• [TO DO]
(a) Write out the section of the social security transcript starting with "Michael – Oh, there" and going on through "number of factors.".
(b) In the social security transcript, why does Zach say it is a must to talk with an advisor who specializes in retirement planning? Answer in one to three sentences.

• [TEXT PROVIDED]

****************************************

If you prefer to listen while you are on the road, click below!
Transcript
Zach – Hey everyone, Zach Holcomb here, back with this week’s blog. We have Michael Reese with me, Certified Financial Planner. Mike, this week, we’re gonna be talking about when to take social security. Now, it’s a very complicated decision, and it is a must that you talk with an advisor, who specializes in retirement planning, because there’s a lot of factors that play into making this decision.
Michael – Oh, there certainly are. I mean, whenever you think about taking social security, and as you said Zach, it is probably the number one question we get when it comes to income planning. Sometimes we hear people saying, “Oh, I’ve pretty much decided I should wait till 70,” but is that always the right decision? And then other times I hear people say, “Now I’m just gonna take it as soon as I can get it.” But again, is that the right decision? And yeah, there’s certainly a number of factors.
Zach – Yeah 100%, and you have that huge social security book, I’ve seen you lug around the office. It’s like 500 pages. There’s so much to understand when you have to make this decision.
Michael – I think you’re exaggerating Zach. It is closer to 800 pages. So yeah, it’s incredible. Maybe we could talk a little bit about some of those key factors, right. And I’ve got a little cheat sheet here. I made myself a little list, ’cause I don’t want to miss any, but in reality, it’s impossible to get them all, right, but here’s some of the more common factors that you need to think of, or at least need to consider, whenever you’re trying to decide when to take social security. So let’s see, life expectancy. That’s gonna be number one. What’s your overall health? how long are you gonna live? Now, how about this Zach, here’s a good question for you. Do you think most people, do you think that they, when they think about their life expectancy, do you think that they target higher than they probably should? Like, they think they’re gonna live longer than they likely will? Or do you think they’re gonna live shorter than they likely will? Which way do you think they generally tend to guess?
Zach – Well, they generally tend to guess lower, based on the conversations that I’ve done.

****************************************

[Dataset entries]
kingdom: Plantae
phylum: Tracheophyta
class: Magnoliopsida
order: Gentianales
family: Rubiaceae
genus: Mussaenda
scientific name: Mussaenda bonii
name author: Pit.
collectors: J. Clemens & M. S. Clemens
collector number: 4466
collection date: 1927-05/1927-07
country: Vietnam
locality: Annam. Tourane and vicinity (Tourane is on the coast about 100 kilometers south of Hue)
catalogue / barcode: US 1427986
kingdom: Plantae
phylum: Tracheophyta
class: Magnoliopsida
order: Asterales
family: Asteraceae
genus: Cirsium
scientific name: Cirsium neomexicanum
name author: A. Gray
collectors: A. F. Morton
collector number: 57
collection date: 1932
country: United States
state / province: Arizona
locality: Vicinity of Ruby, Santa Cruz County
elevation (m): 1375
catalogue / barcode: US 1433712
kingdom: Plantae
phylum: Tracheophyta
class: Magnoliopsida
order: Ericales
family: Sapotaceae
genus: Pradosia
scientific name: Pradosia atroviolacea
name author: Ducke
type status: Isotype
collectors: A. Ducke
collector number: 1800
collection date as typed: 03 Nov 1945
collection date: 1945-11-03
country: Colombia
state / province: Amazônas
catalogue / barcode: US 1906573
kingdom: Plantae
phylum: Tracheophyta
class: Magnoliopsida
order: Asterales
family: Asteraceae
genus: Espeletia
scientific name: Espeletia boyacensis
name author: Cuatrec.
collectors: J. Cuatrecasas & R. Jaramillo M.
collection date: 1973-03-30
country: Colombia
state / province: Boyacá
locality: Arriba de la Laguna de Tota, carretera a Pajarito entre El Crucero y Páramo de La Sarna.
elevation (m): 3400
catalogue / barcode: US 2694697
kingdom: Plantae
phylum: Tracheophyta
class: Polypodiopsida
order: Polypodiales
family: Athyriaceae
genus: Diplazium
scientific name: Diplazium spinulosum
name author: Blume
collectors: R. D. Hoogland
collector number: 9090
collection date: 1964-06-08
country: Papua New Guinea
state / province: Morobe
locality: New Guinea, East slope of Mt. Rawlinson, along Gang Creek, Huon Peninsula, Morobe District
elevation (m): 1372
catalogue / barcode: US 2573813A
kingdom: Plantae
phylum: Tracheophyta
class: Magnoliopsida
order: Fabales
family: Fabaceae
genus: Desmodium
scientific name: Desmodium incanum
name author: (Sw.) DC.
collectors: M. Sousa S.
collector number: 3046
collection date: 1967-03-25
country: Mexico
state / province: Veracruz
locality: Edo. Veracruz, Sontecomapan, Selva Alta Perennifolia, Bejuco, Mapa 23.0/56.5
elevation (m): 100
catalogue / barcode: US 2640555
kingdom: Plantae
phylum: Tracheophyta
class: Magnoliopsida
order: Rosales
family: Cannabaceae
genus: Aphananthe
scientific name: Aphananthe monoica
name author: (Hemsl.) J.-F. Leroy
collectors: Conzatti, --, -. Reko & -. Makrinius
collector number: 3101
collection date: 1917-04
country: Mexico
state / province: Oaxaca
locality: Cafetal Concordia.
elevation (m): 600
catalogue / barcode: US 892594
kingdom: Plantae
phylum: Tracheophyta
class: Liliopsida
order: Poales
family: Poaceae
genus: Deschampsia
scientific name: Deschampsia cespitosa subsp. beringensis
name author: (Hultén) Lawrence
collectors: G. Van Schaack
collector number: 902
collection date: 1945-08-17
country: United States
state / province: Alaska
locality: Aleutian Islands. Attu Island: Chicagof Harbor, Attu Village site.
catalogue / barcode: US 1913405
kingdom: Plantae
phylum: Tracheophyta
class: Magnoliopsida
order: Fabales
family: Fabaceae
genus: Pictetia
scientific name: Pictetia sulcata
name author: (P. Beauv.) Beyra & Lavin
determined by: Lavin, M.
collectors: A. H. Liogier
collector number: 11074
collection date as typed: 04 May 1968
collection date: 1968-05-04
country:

****************************************

• [RESPONSES BY TASK]
(a)
Michael – Oh, there certainly are. I mean, whenever you think about taking social security, and as you said Zach, it is probably the number one question we get when it comes to income planning. Sometimes we hear people saying, “Oh, I’ve pretty much decided I should wait till 70,” but is that always the right decision? And then other times I hear people say, “Now I’m just gonna take it as soon as I can get it.” But again, is that the right decision? And yeah, there’s certainly a number of factors.

(b) Zach says deciding when to take social security is very complicated. Many factors play into the decision.